マイルズ・ハレルは以下のように述べています。
「前年度に続き、今年度も春にかけて好天が継続し、牧草が順調に成長することが予想されます。」2025/26の酪農家からの生乳買い取り価格(Farmgate Milk Price)は、乳固形分1kgあたり10.00ドル、変動幅は9.00ドルから11.00ドルと予測しています。
「Global Dairy Trade(GDT)の価格は依然として堅調であり、GDTを通じて販売される当社製品に対する需要も引き続き安定しています。しかしながら、地政学的要因に伴う商品価格や為替レートの変動リスクは依然として存在しています。」
2026年度は、事業からの収益(売却予定の事業は除く)は1株あたり45~65セントを見込んでいます。
「今年度の収益予測は、2025年度に達成した堅調な業績に基づくもので、売却予定の事業からの収益は含まれていません。」
将来的には、3年以内に収益を現在の水準に戻すことを目標としています。Mainland Groupが売却された場合においても、2024年9月に発表した戦略目標と方針に変更はなく、2026年度以降の資本利益率の平均値を、過去5年間の平均を上回る10~12%とすることを目標にしています。
また、財務の安定性を維持するため、負債と利益のバランスを示す指標(Debt to EBITDA)の目標を3倍未満に変更し、自己資本に対する負債の割合(ギアリング比率)については、引き続き30〜40%の範囲を目標としています。これらの方針は、健全で保守的な財務体制を維持するという当社の姿勢を反映しています。

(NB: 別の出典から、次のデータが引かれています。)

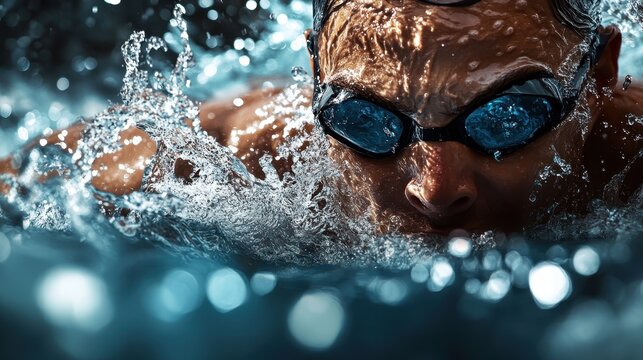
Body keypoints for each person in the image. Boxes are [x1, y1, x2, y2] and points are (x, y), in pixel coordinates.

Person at [1, 0, 641, 236]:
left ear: (600, 75)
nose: (436, 190)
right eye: (368, 121)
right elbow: (26, 173)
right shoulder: (246, 159)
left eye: (506, 118)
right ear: (316, 85)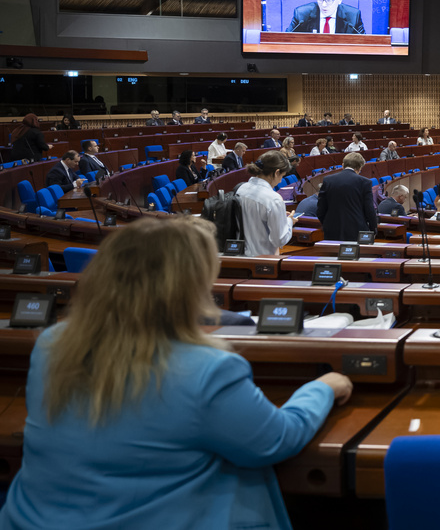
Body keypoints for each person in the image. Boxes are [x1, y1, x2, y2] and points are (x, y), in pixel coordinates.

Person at [0, 217, 351, 530]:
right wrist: (322, 388)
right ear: (188, 288)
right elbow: (275, 441)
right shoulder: (207, 369)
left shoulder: (52, 343)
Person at [236, 150, 298, 256]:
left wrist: (280, 216)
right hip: (263, 259)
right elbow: (279, 240)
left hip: (241, 256)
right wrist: (289, 221)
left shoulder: (241, 189)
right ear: (276, 172)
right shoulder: (273, 199)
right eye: (281, 176)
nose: (280, 181)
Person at [317, 152, 378, 242]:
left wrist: (327, 223)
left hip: (332, 230)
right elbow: (369, 209)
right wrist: (373, 229)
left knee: (331, 255)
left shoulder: (328, 180)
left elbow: (320, 209)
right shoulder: (365, 182)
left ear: (343, 165)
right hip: (356, 229)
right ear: (360, 167)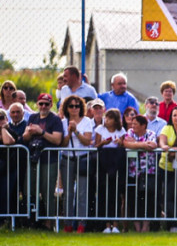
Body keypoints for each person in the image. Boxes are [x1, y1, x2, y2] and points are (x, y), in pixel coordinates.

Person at [22, 93, 64, 226]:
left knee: (47, 191)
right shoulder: (33, 117)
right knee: (30, 189)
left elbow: (57, 140)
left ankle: (49, 222)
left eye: (47, 103)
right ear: (37, 104)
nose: (43, 106)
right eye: (41, 103)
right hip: (34, 158)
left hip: (49, 159)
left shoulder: (55, 119)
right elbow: (25, 138)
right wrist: (28, 133)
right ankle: (32, 220)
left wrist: (41, 132)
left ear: (51, 105)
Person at [59, 95, 94, 233]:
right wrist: (68, 133)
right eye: (71, 106)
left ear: (81, 107)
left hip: (82, 159)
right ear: (66, 108)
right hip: (67, 159)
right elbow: (63, 143)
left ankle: (81, 224)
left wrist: (76, 131)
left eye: (77, 106)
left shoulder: (86, 121)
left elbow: (87, 141)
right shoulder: (63, 122)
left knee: (81, 193)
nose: (74, 109)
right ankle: (67, 224)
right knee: (67, 193)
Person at [124, 114, 160, 232]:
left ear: (143, 125)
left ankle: (145, 226)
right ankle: (137, 227)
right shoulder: (130, 132)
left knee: (148, 199)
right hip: (133, 172)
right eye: (132, 123)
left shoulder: (151, 134)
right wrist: (143, 144)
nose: (132, 126)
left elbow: (153, 145)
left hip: (148, 171)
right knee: (133, 199)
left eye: (135, 124)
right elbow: (126, 144)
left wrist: (135, 143)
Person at [92, 108, 126, 233]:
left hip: (116, 161)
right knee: (103, 192)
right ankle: (106, 225)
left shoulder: (121, 130)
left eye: (110, 118)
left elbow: (123, 144)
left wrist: (120, 142)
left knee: (115, 192)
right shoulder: (100, 129)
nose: (107, 120)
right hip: (103, 161)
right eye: (106, 117)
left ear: (116, 120)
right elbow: (96, 145)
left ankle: (115, 224)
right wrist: (103, 142)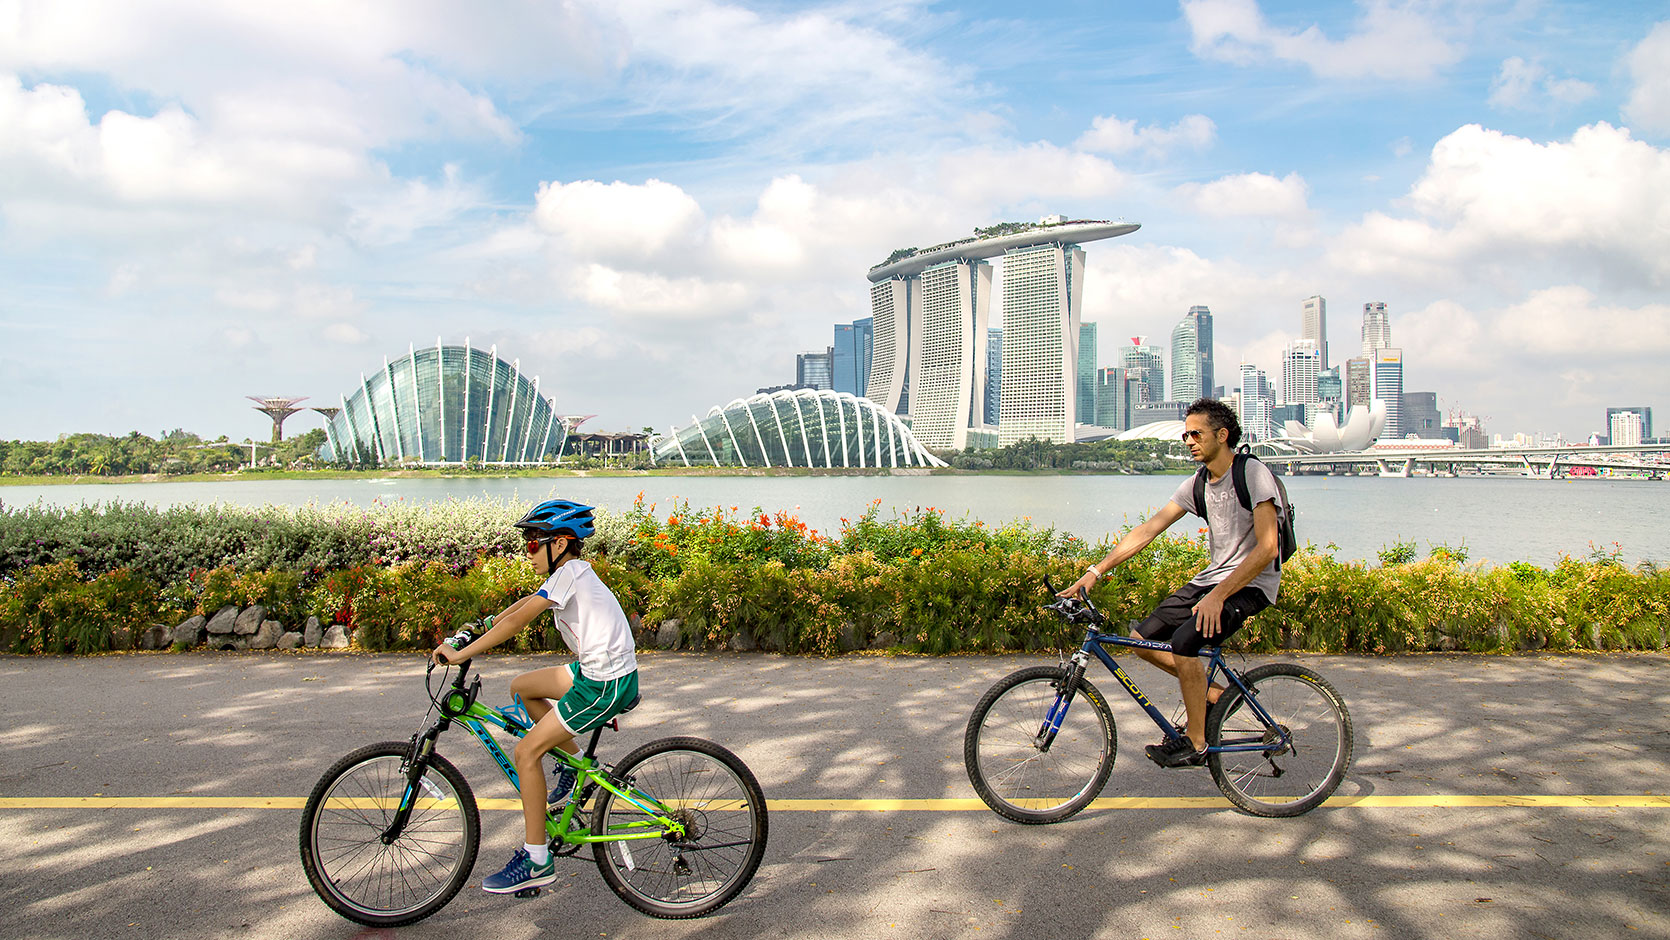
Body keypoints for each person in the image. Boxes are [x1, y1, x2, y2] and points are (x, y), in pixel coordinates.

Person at [429, 497, 640, 894]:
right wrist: (483, 625)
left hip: (604, 682)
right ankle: (576, 765)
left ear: (558, 544)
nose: (527, 552)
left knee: (527, 752)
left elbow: (521, 621)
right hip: (598, 671)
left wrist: (462, 653)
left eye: (531, 543)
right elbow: (522, 606)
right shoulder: (570, 574)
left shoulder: (570, 574)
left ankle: (537, 859)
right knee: (522, 689)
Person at [1060, 398, 1283, 769]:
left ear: (1222, 435)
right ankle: (1218, 696)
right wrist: (1094, 572)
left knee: (1185, 644)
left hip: (1250, 585)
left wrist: (1218, 596)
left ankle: (1196, 743)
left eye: (1196, 433)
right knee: (1141, 641)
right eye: (1185, 435)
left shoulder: (1252, 474)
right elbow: (1149, 529)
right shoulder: (1198, 483)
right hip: (1212, 581)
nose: (1188, 441)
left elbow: (1268, 548)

将来的に業績に影響を及ぼしうるリスクは常に存在しますが、フォンテラは中期的に収益の60~80%の範囲で配当を支払うことを目標とし続けています。
「フォンテラの継続的なバランスシートの強さと集中戦略により、今後も株主の皆さまに対して良好なリターンを還元するための十分な準備が整っています」とマイルズ・ハレルは述べています。